If a loved one dies, issues such as inheritances and taxes can seem of peripheral importance. They can be very important in the long run, however, to help you and your family and so it is a good idea to know a little about the subject even before anything terrible has happened.
What is inheritance tax?
Experts using software for financial advisors can undoubtedly help you unravel the intricacies of inheritance tax but, at the very least, you need to know what it is. In short, it is the tax that might have to be paid to HM Revenue and Customs (HMRC) based on the value of the deceased person’s estate.
The amount payable to HMRC is only based on the amount above a certain level. To find out what the current level is, look at the inheritance tax section of the government website at https://www.gov.uk/inheritance-tax.
A financial advisor using software such as that provided by https://www.intelliflo.com/financial-adviser-software can help with dealing with finances after a person’s death but basic knowledge can go a long way. This includes knowing that if the value of an estate is below the set threshold – including possessions, money and property – then there will be no inheritance tax to pay.
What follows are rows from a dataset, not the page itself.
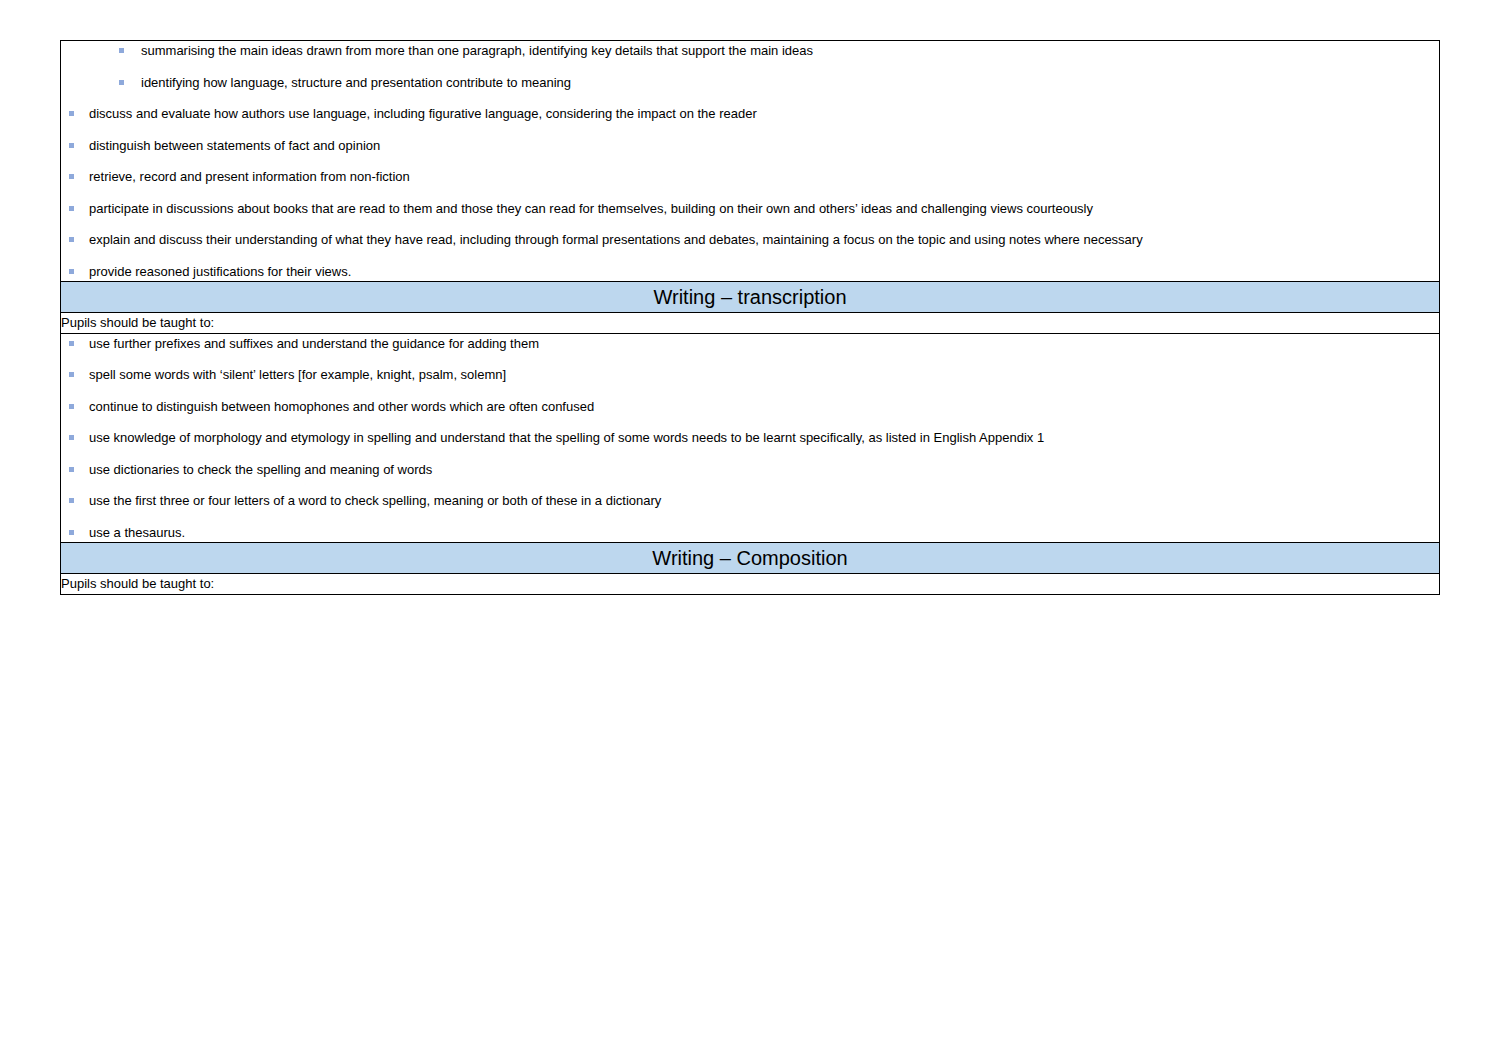| summarising the main ideas drawn from more than one paragraph, identifying key details that support the main ideas identifying how language, structure and presentation contribute to meaning discuss and evaluate how authors use language, including figurative language, considering the impact on the reader distinguish between statements of fact and opinion retrieve, record and present information from non-fiction participate in discussions about books that are read to them and those they can read for themselves, building on their own and others’ ideas and challenging views courteously explain and discuss their understanding of what they have read, including through formal presentations and debates, maintaining a focus on the topic and using notes where necessary provide reasoned justifications for their views. |
| Writing – transcription |
| Pupils should be taught to: |
| use further prefixes and suffixes and understand the guidance for adding them spell some words with ‘silent’ letters [for example, knight, psalm, solemn] continue to distinguish between homophones and other words which are often confused use knowledge of morphology and etymology in spelling and understand that the spelling of some words needs to be learnt specifically, as listed in English Appendix 1 use dictionaries to check the spelling and meaning of words use the first three or four letters of a word to check spelling, meaning or both of these in a dictionary use a thesaurus. |
| Writing – Composition |
| Pupils should be taught to: |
When do you have to pay inheritance tax?
Whatever the estate value, the death of a person should be reported to HM Revenue and Customs. This applies even if there is no inheritance tax to pay because the estate is valued at being below the set threshold. It is also worth noting that inheritance tax is normally not payable if a person leaves everything above the set threshold to a charity, community amateur sporting club, a civil partner or to a spouse.
At the time of writing, if inheritance tax does apply, the rate was 40 per cent. This is charged on the proportion of the deceased person’s estate that is above the stipulated tax threshold. Even in this case, there are times when the amount payable can be reduced.
Reductions in inheritance tax
The amount of inheritance tax payable may be reduced if someone leaves a proportion of their estate to charity or if property is passed on to close relatives when the threshold can be increased, depending on the overall value of the estate.